Logic

Scaling Policies

Deep dive into target calculations, latency percentile equations, and cooldown algorithms.

Autoscaling Core Equation

LogStrata uses a modified target tracking algorithm to determine the desired replica count. At each controller tick:

DesiredReplicas = ceil( CurrentReplicas * ( CurrentMetricValue / TargetThreshold ) )
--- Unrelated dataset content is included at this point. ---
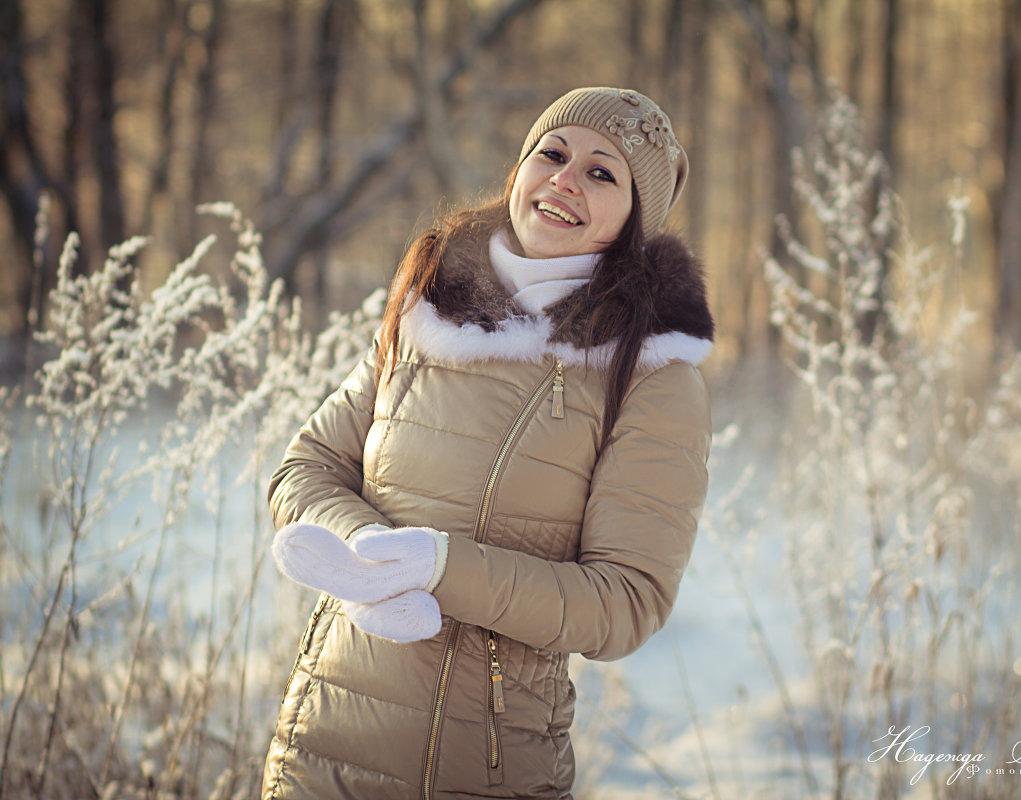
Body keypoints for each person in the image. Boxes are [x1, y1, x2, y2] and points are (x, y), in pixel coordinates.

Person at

For example, if your current replica count is 4, the current P95 response latency is 1200ms, and your target threshold limit is configured at 800ms:

DesiredReplicas = ceil( 4 * ( 1200 / 800 ) ) = ceil( 4 * 1.5 ) = 6 replicas

Percentile vs Average Metrics

Relying on average latencies often masks extreme outliers (e.g. 5% of users experiencing 10-second wait times). LogStrata recommends configuring P95 or P99 percentiles in the aggregation queries to capture microservice choke points accurately:

# P95 response latency trigger configuration snippet
trigger:
  metricName: p95_latency
  threshold: 800.0  # Milliseconds
  scaleFactor: 1.5  # Boost multiplier when violated

Cooldown Restraints

To maintain infrastructure stability, two cooldown windows exist:

Scale-Up Cooldown: Default 15s. Prevents the controller from spinning up further pods while the previously ordered pods are in the ContainerCreating phase.
Scale-Down Cooldown: Default 90s. Prevents deleting healthy pods too quickly during minor traffic fluctuations, avoiding pod spin-up overhead.